El ouarti salaheddine*, Benatiya Andaloussi Fatima Zahra*, Kouara Sarra*, Yahyaoui Ghita*, Mahmoud Mustapha*
*Service de Microbiologie médicale, Laboratoire Central d’analyses médicales, Centre hospitalo-universitaire Hassan II, Faculté de médecine, de pharmacie et médecine dentaire, Université Sidi Mohammed Ben Abdellah Fès, Maroc.

Article Information

*Corresponding author: El Ouartı Salaheddıne, Service de Microbiologie médicale, Laboratoire Central d’analyses médicales, Centre hospitalo-universitaire Hassan II, Faculté de médecine, de pharmacie et médecine dentaire, Université Sidi Mohammed Ben Abdellah Fès, Maroc.

Received: May 25, 2026           |      Accepted: June 08, 2026         |     Published: June 10, 2026

Citation: El ouarti salaheddine, Fatima Zahra, Kouara Sarra B A, Ghita Y, Mustapha M. (2026) “Bactéries Multirésistantes En Réanimation: Tendances Epidémiologiques et Antibiorésistance au CHU Hassan II de Fès” Journal of Microbiology and Biochemistry, 2(1); DOI: 10.61148/MBB/004.
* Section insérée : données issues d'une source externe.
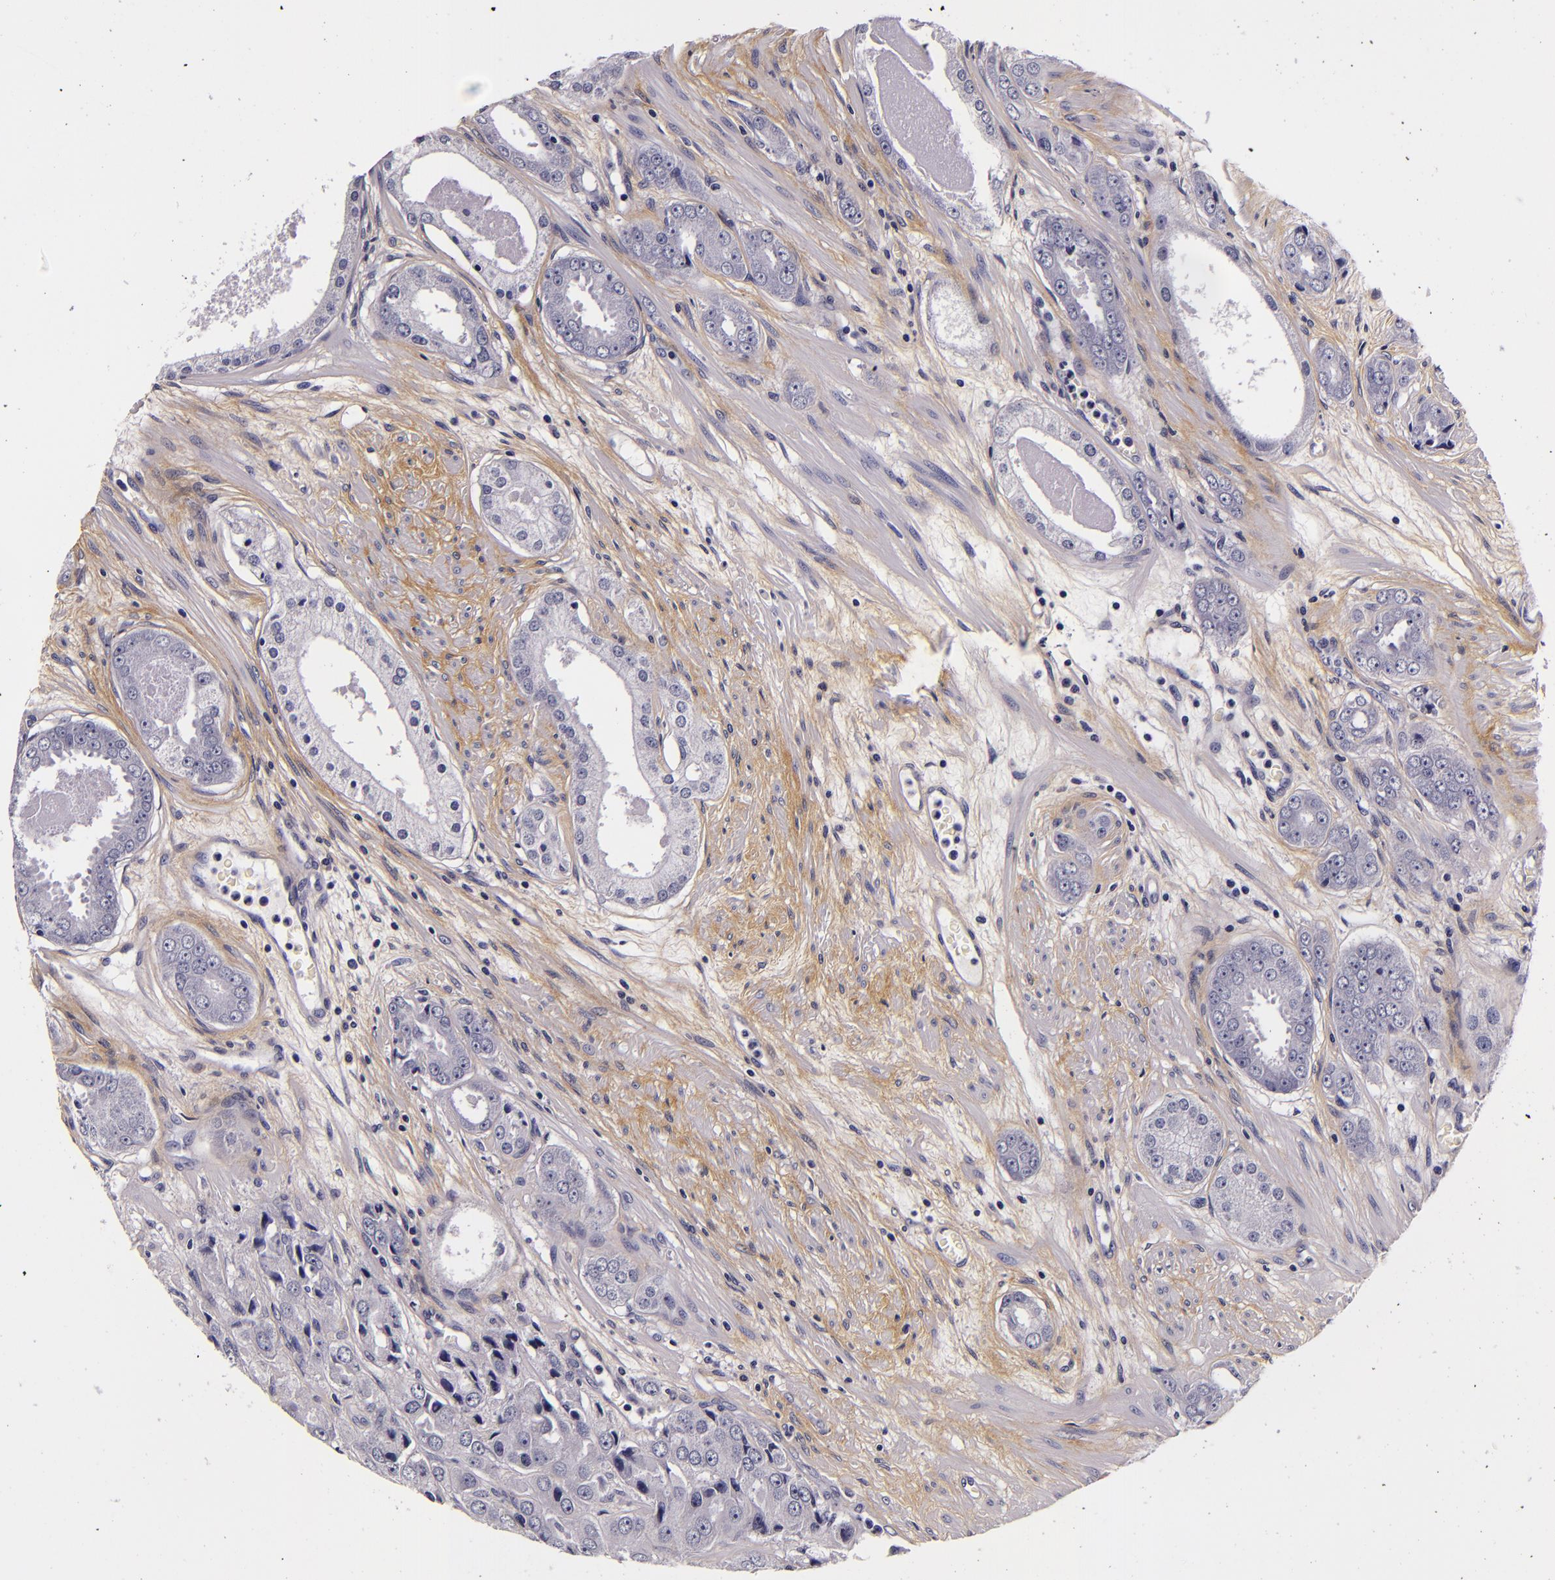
{"staining": {"intensity": "negative", "quantity": "none", "location": "none"}, "tissue": "prostate cancer", "cell_type": "Tumor cells", "image_type": "cancer", "snomed": [{"axis": "morphology", "description": "Adenocarcinoma, Medium grade"}, {"axis": "topography", "description": "Prostate"}], "caption": "Immunohistochemistry micrograph of prostate cancer (medium-grade adenocarcinoma) stained for a protein (brown), which shows no expression in tumor cells.", "gene": "FBN1", "patient": {"sex": "male", "age": 53}}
Copyright: © 2026 El Ouartı Salaheddıne. This is an open access article distributed under the Creative Commons Attribution License, which permits unrestricted use, distribution, and reproduction in any medium, provided the original work is properly cited.

Abstract

Introduction : Les bactéries multirésistantes (BMR) représentent un problème majeur de santé publique en raison de leur potentiel de diffusion en milieu hospitalier et du nombre limité d’antibiotiques encore actifs. La surveillance microbiologique et épidémiologique des BMR constitue un outil essentiel pour orienter les stratégies d’antibiothérapie et les mesures de prévention. L’objectif de cette étude était de décrire le profil des BMR isolées en réanimation du CHU Hassan II de Fès sur la période du 1er janvier 2023 au 31 décembre 2024.
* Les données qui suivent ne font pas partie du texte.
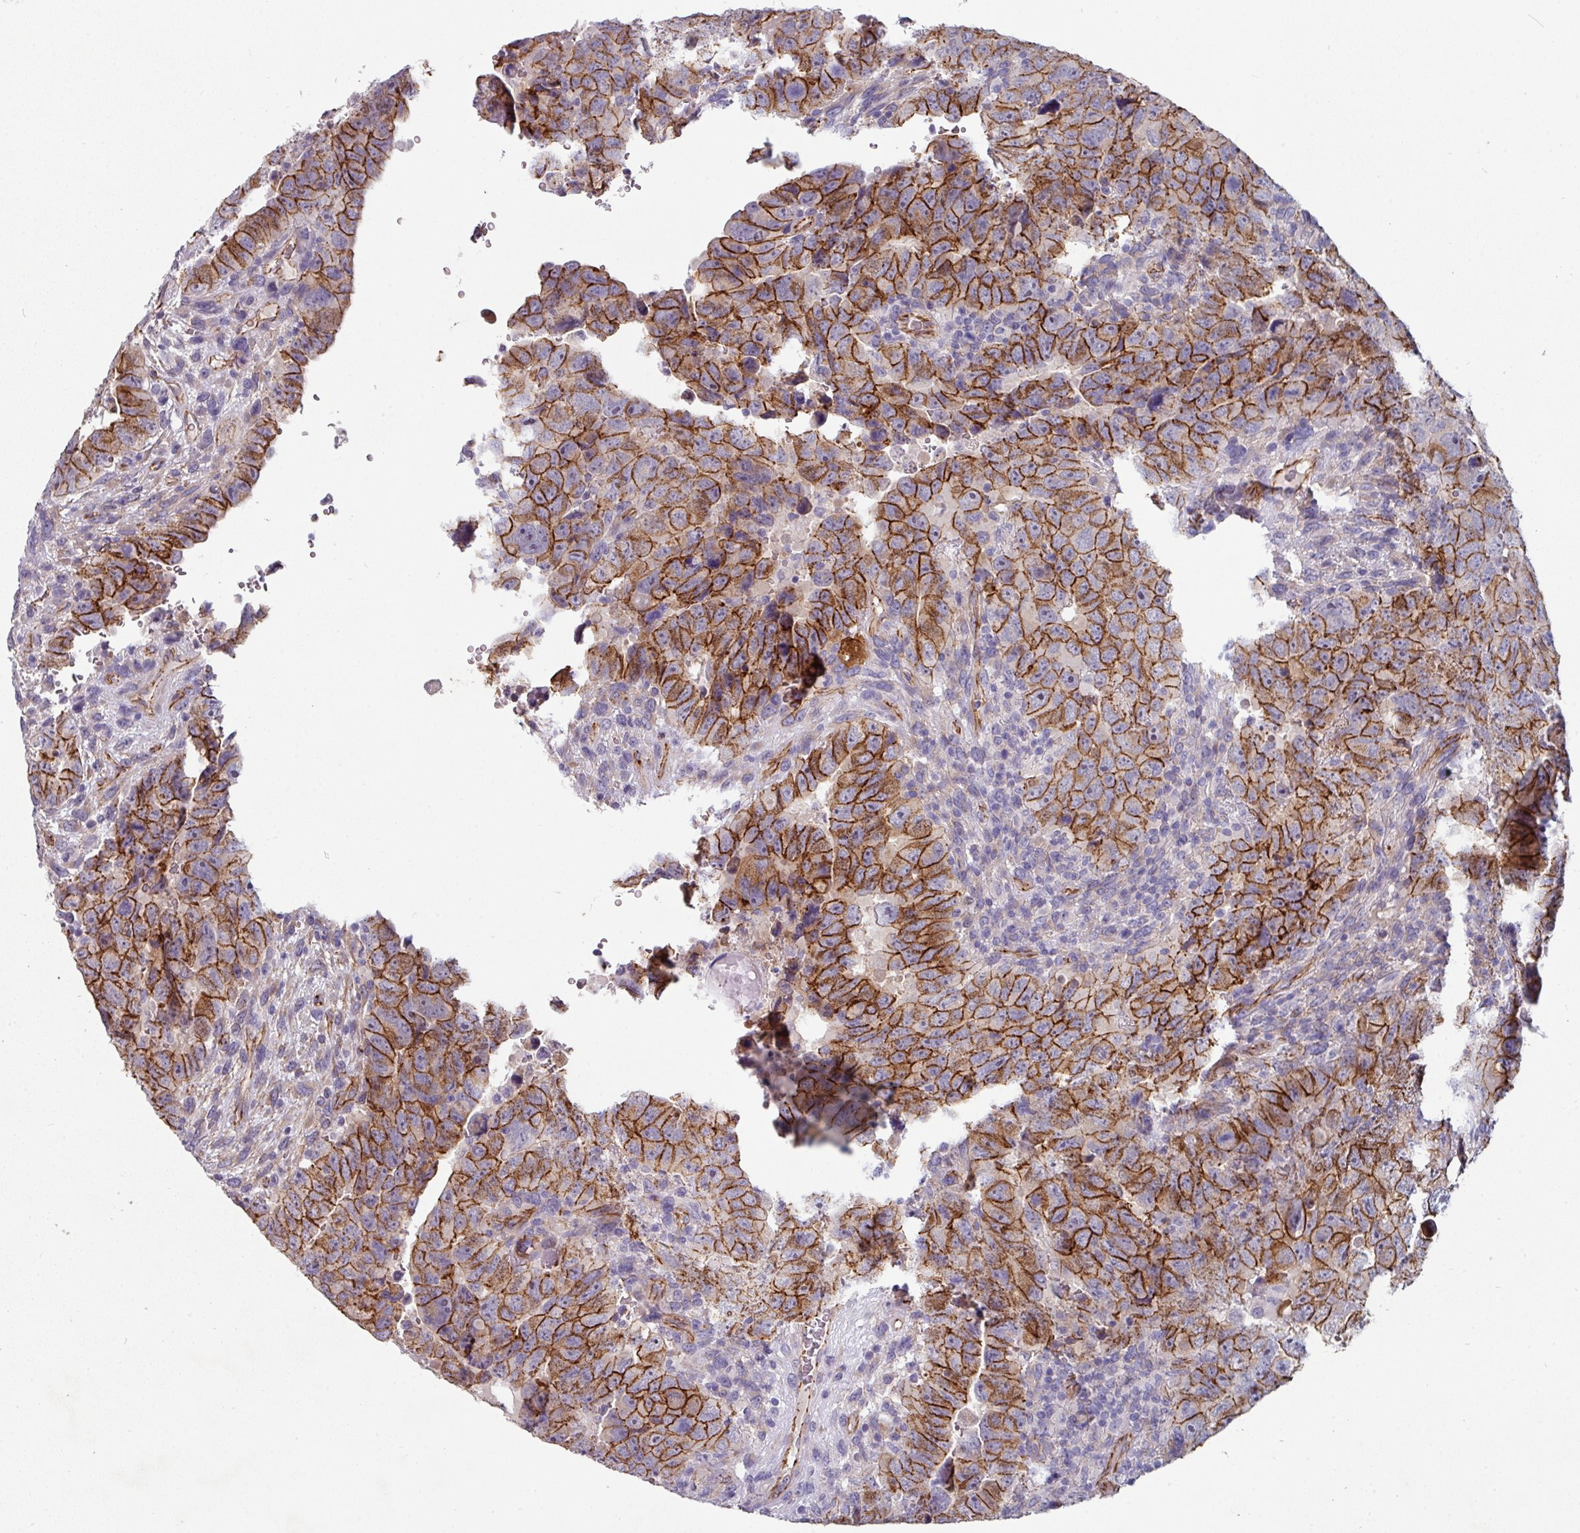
{"staining": {"intensity": "moderate", "quantity": ">75%", "location": "cytoplasmic/membranous"}, "tissue": "testis cancer", "cell_type": "Tumor cells", "image_type": "cancer", "snomed": [{"axis": "morphology", "description": "Carcinoma, Embryonal, NOS"}, {"axis": "topography", "description": "Testis"}], "caption": "Immunohistochemistry of human testis cancer (embryonal carcinoma) demonstrates medium levels of moderate cytoplasmic/membranous staining in approximately >75% of tumor cells.", "gene": "JUP", "patient": {"sex": "male", "age": 24}}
Matériels et méthodes : Une étude rétrospective a été menée au laboratoire de microbiologie du CHU Hassan II de Fès. L’ensemble des prélèvements microbiologiques de diagnostic reçus durant l’année 2023-2024 ont été inclus. Les isolats bactériens ont été identifiés et testés par antibiogramme selon les recommandations EUCAST/CA-SFM en vigueur. Les données démographiques, microbiologiques et épidémiologiques ont été extraites à partir des registres de bactériologie.

Résultats : Au total, 2539 prélèvements positifs ont été traités durant l’année 2023-2024. Parmi eux 788 étaient des BMR, correspondant à une prévalence globale de 31%. Les principales BMR identifiées appartenaient aux entérobactéries sécrétrices de bêta-lactamases à spectre étendu (EBLSE), aux entérobactéries productrices de carbapénémases, à Acinetobacter baumannii et à Pseudomonas aeruginosa multirésistants, ainsi qu’à Staphylococcus aureus résistant à la méticilline (SARM).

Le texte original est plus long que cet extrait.